Passage shown »
::::::

I know almost nothing about Nettle, except that it's a collaboration between a visual artist called D.D. and DJ / rupture, and that they're on the Agriculture, a small experimental-music label, home of the excellent DJ Olive. This is a fascinating, minimalist track, constructed from just four basic elements: acoustic bass, the voice of Aziz Arradi, some Moroccan-sounding drums and some glitchy piano samples. Rhythmically, it's delicate and precise, but it's the harmonic interplay (and sometimes full disconnect) between the bass, voice and piano that makes it so enjoyable. Free download: "Untitled (Cancion Hiphop Arabe)"

"Laura," Scissor Sisters, from "Scissor Sisters"
Can music that is almost purely derivative also be genuinely good? It's a pertinent question in a time when, perhaps to a greater extent than ever before, rock music is largely recycling its past triumphs (and failures). While I have no deeply held convictions on the matter, my tendency is to say yes. But then, I wasn't alive in the '60s or '70s, and wasn't remotely cognizant of popular culture in the '80s, so highly derivative bands like the Strokes, the Darkness and the Scissor Sisters give me neither the nostalgic thrill of hearing the beloved music of my past copied nor the disgust of hearing it copied badly. Like the Darkness, the Scissor Sisters traffic in overt camp, throwing in a healthy dose of glam and a dollop of disco, but they move beyond the Darkness' entertaining but ultimately tiresome caricature into inspired pastiche. They've become stars in Europe on the strength of their amusing, shockingly effective disco version of Pink Floyd's "Comfortably Numb," and they're on their way to at least cultish fame here in the United States. I find nearly all their songs entertaining, particularly the iTunes exclusive "Get It Get It," and the coming-out song "Take Your Mama Out," but it's "Laura," which reminds me of a George Michael song, that I'm enjoying most right now. (iTunes, RealPlayer, MusicMatch)

::::::

What is being asked » Write the next part of the music reviews, picking up after their final sentence.

Entries provided »
::::::

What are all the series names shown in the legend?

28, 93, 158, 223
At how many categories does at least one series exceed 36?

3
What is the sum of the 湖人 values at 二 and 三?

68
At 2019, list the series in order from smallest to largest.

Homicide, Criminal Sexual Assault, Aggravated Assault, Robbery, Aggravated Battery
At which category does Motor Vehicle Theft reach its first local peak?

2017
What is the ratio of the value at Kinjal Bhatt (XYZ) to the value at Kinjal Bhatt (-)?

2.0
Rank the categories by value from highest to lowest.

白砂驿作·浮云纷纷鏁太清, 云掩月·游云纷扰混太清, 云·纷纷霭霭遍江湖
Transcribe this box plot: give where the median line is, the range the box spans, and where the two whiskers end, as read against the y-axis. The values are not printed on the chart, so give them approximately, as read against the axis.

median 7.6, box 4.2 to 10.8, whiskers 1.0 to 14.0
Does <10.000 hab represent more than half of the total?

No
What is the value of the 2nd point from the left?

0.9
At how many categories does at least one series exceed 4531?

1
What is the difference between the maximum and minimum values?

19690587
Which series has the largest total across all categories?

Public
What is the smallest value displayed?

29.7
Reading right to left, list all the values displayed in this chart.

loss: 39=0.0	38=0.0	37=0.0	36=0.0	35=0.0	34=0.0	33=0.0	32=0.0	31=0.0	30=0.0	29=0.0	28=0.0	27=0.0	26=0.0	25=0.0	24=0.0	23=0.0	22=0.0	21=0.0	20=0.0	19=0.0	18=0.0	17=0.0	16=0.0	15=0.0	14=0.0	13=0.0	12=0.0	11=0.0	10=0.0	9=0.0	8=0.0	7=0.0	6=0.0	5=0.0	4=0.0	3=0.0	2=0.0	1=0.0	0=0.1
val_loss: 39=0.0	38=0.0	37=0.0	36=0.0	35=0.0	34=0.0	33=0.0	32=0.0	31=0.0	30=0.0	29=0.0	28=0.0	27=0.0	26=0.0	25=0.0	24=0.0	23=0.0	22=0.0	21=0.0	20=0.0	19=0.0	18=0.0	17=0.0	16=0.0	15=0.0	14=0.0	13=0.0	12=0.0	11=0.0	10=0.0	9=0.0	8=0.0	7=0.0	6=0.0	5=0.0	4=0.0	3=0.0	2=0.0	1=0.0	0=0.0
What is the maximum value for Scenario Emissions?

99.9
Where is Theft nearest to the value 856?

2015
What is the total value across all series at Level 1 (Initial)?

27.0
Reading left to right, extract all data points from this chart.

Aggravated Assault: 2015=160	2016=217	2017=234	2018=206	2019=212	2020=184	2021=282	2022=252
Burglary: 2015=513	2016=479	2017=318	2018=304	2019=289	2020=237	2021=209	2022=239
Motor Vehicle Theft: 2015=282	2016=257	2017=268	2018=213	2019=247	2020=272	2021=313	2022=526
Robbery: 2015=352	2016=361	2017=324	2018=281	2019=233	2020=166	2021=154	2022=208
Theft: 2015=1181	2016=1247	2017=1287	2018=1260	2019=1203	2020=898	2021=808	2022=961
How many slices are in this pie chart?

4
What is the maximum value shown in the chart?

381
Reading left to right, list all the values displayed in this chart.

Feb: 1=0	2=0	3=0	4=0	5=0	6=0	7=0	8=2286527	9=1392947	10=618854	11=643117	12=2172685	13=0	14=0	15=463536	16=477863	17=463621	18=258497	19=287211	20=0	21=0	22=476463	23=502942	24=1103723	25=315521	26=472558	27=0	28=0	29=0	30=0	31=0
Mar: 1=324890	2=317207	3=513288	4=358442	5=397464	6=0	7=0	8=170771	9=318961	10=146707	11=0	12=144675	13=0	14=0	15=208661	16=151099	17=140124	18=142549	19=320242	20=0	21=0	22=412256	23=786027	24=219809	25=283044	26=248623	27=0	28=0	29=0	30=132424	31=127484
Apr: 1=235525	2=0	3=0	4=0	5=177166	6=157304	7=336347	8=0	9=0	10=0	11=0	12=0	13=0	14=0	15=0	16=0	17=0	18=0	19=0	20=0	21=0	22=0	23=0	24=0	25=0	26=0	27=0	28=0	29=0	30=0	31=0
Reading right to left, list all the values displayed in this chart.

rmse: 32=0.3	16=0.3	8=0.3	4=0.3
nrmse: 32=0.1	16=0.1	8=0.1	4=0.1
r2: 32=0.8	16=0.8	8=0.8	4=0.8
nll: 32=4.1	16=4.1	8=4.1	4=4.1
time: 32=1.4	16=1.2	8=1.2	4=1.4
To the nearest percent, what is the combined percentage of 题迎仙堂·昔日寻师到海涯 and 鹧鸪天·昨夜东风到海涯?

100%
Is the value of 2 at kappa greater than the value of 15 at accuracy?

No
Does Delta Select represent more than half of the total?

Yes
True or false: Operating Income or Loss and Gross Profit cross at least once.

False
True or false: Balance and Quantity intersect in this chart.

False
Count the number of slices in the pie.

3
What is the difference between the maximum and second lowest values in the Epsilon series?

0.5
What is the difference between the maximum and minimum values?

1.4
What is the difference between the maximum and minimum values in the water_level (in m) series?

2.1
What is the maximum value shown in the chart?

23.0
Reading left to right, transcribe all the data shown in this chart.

::::::

Written response »
"Future Sightings," I Am the World Trade Center, from "The Cover Up"
I saw I Am the World Trade Center, the duo of programmer Dan Geller and vocalist Amy Dykes, put on an energetic, marvelously entertaining show last month at the Knitting Factory in New York -- and can barely process the news that a week later Dykes was taken to an emergency room, diagnosed with Hodgkin's lymphoma, and is now in her second week of chemotherapy. The band has had to abandon their tour in support of the upcoming "The Cover Up," their third full-length to date. I Am the World Trade Center has never been a critic's favorite, and this disc is unlikely to change that. Their artistic stance remains weak, an incoherent mush of ironic detachment and sincere cheesiness that doesn't bear up under scrutiny. But why scrutinize? Like the rest of "The Cover Up," "Future Sightings" is shiny, happy fun, with the glittery sounds playing off amusingly against fatalistic lyrics like "You can't break me/ Cause I was already this way." Free download: "Future Sightings"

Thomas Bartlett

Thomas Bartlett is a writer and musician in New York. He maintains a blog called doveman.